Catherine Emerson, Niagara County Historian
On November 21, 1812 the guns of Fort Niagara and Fort George opened fire across the Niagara River, ending a 30-day truce between American and British forces that had been at war since the previous June. Perhaps the most remarkable feature of the cross-border bombardment was a reference by Fort Niagara’s Commandant, Col. George McFeely, to a woman of the garrison bravely carrying hot-shot to one of the Fort’s guns. McFeely described a woman named Betsy Doyle attending a six pounder with “red hot shot” during “the most tremendous cannonading I have ever seen.” McFeely further related that Betsy Doyle acted “with the fortitude of the Maid of Orleans,” a reference to the 15th-century heroine, Joan of Arc.
Betsy Doyle was a woman of the army, one of a small number of military wives who were permitted to accompany their husbands to perform menial but necessary tasks such as laundry and nursing. Prior to the War of 1812 she married Andrew Doyle, a private in the First United States Artillery Regiment. Andrew was stationed at Fort Niagara, an antiquated outpost on the United States/Canadian border, about 30 miles north of Buffalo, New York. When U.S. forces invaded Upper Canada, just seven miles south of the Fort, on October 13, 1812, Private Doyle was among them. The subsequent Battle of Queenston was a disaster for the Americans and Doyle became a prisoner of war. When he was recognized by his captors as a native of Upper Canada, Doyle was sent to England to be tried for treason. There he remained for the balance of the war, an inmate at the infamous Dartmoor prison. Andrew’s capture left Betsy and her four children alone at Fort Niagara.
After the battle of Queenston, both sides agreed to a 30-day truce needed to recover from the battle and strengthen their respective positions. When the truce expired on November 21, the guns of Forts Niagara and George, just 600 yards apart, opened fire. To gain a height advantage, Americans had removed the roofs of several buildings inside Fort Niagara and installed artillery batteries on the buildings’ top floors.
As an added edge, American gunners employed hot shot, cannonballs heated red hot, to set fire to Fort George’s wooden buildings.
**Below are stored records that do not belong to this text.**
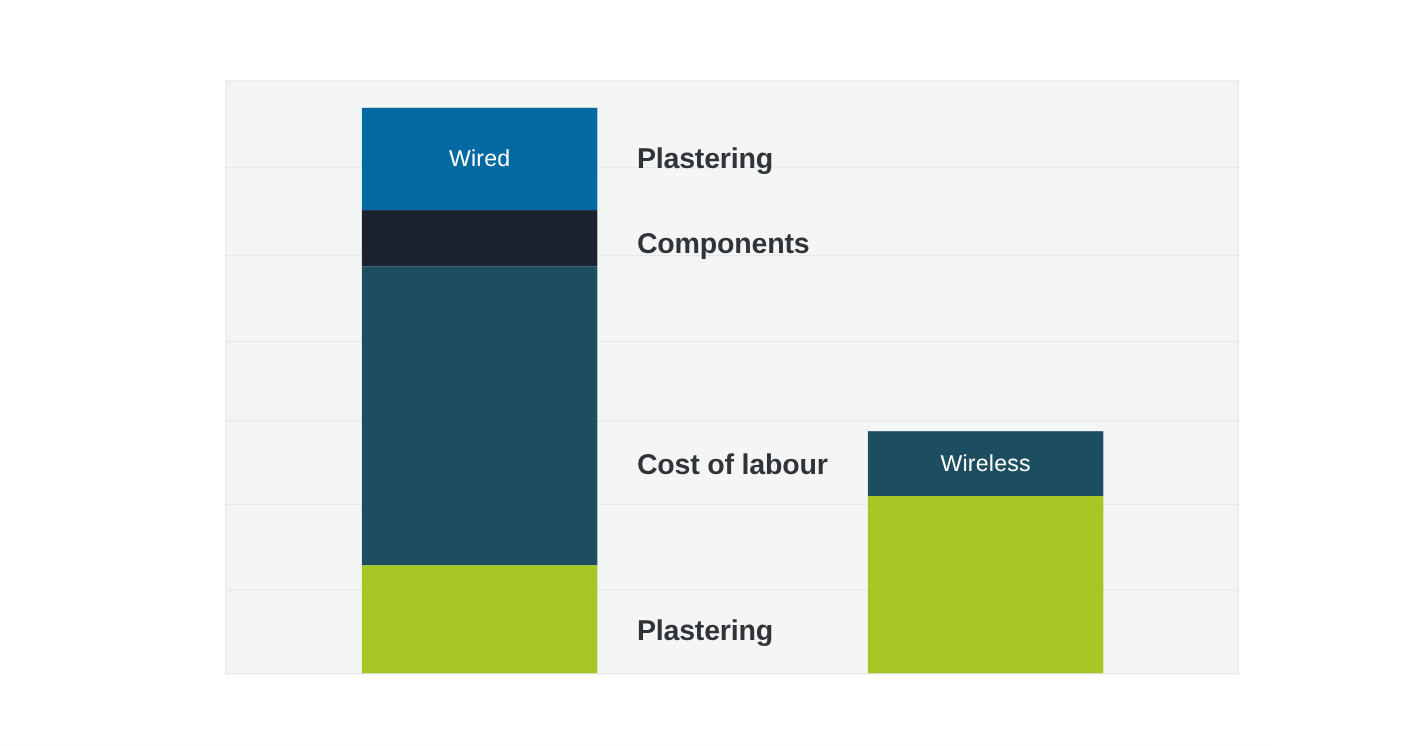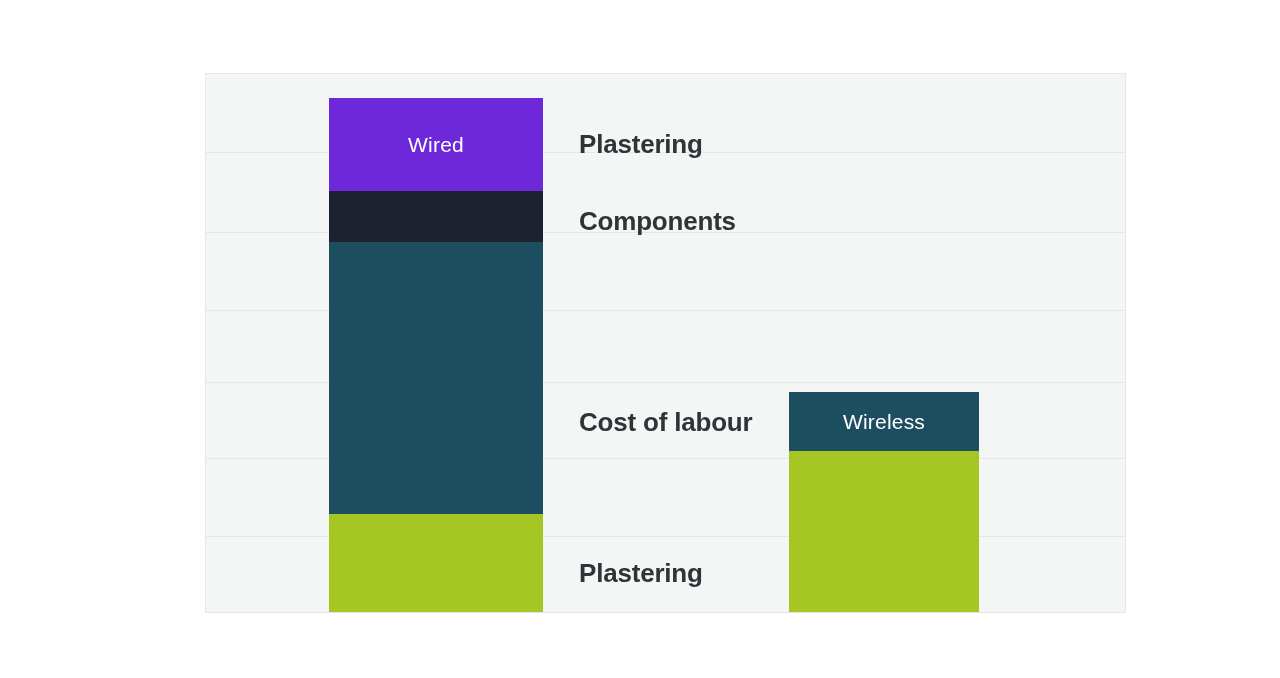--- a/index.html
+++ b/index.html
@@ -96,7 +96,7 @@
 
     <div class="bar-group" style="left:123px; width:214px; height:514px;">
 
-      <div class="bar-segment" style="top:0px; height:93px; background:#6d28d9;">
+      <div class="bar-segment" style="top:0px; height:93px; background:#0369a1;">
         <span class="bar-label">Wired</span>
       </div>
One particular gun was located on the top floor of Fort Niagara’s stone Mess House (today called the French Castle), a structure built by the French in 1726. As casualties began to mount, Betsy Doyle swung into action, carrying red hot cannonballs from downstairs fireplaces to the gun on the exposed top floor. This was Betsy Doyle’s moment of fame as the Fort’s commandant mentioned her bravery in his official report and in his journal.
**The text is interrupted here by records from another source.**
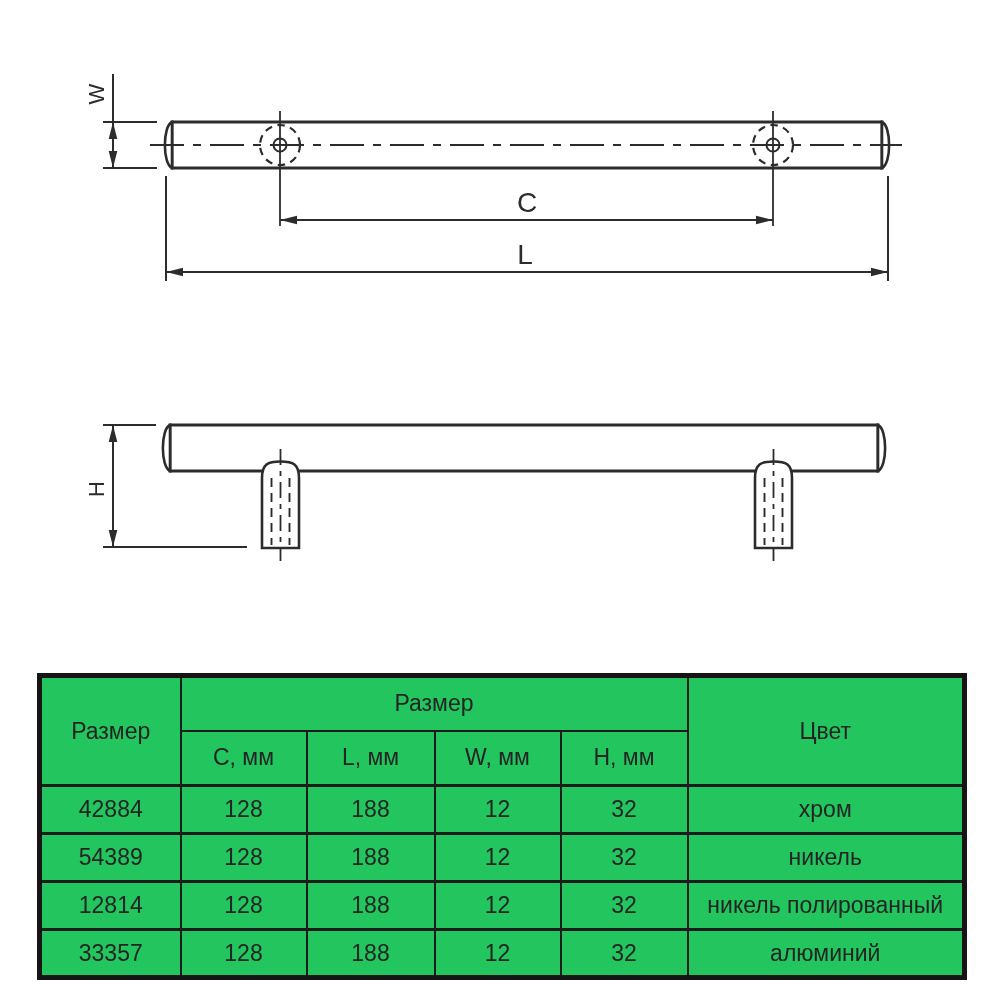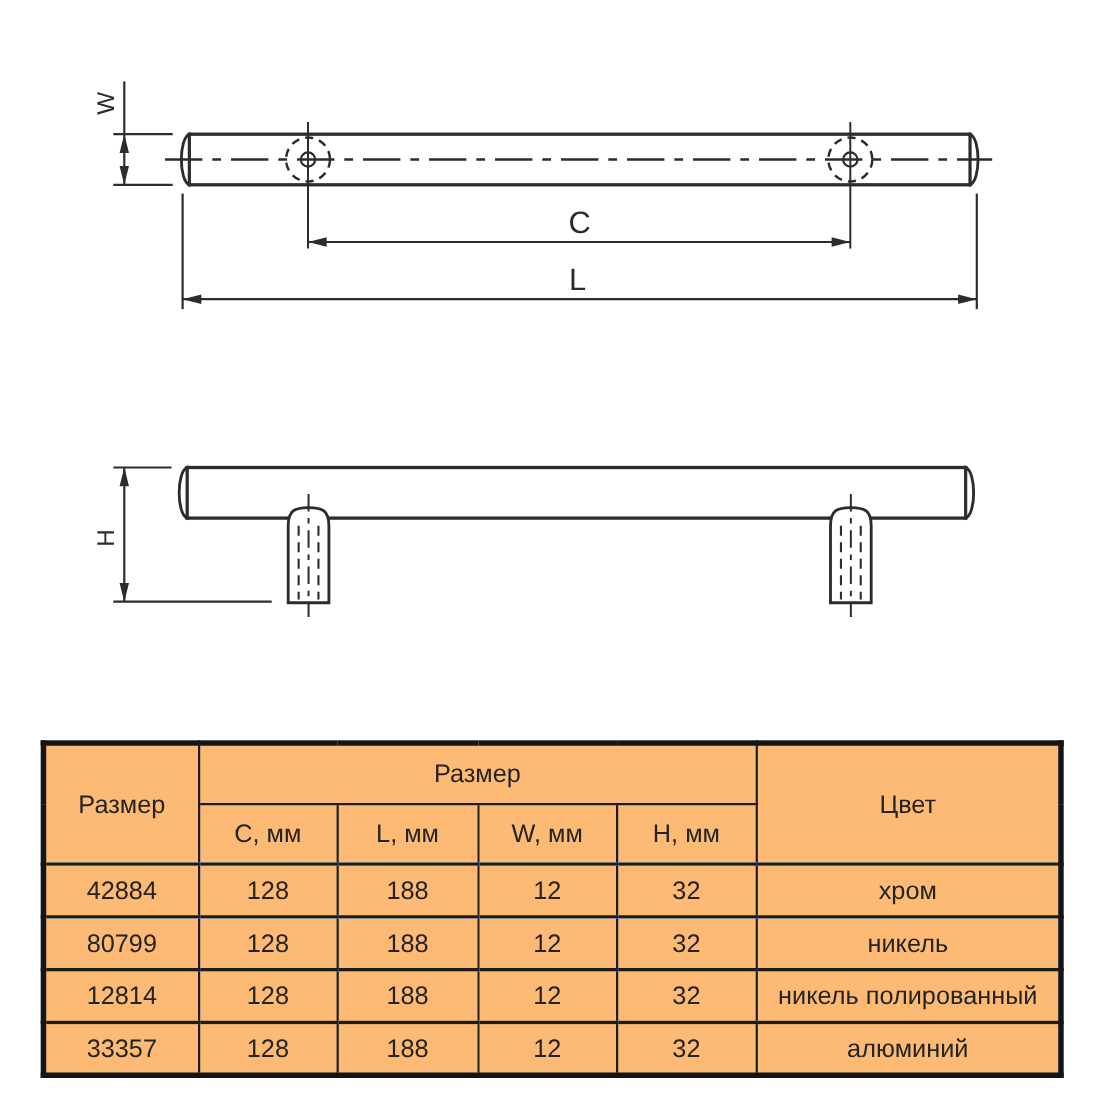--- a/index.html
+++ b/index.html
@@ -20,7 +20,7 @@
     border: 2px solid #1c1c1c;
     text-align: center; vertical-align: middle;
     font-size: 23px; font-weight: normal; padding: 0;
-    background: #fdba74; overflow: hidden; white-space: nowrap;
+    background: #22c55e; overflow: hidden; white-space: nowrap;
   }
   .spec-table thead tr { height: 55px; }
   .spec-table tbody tr { height: 48px; }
Several months later in the spring of 1813, a group of young American officers at Fort Niagara were discussing Betsy’s exploits and decided to summon her to the roof of the Mess House to view the reputed charms of a “sort of Gallic Amazon.” According to William Worth, the group was “sadly disappointed” to discover that Mrs. Doyle more resembled Meg Merilles, a gypsy-witch character in literature, rather than the Maid of Orleans.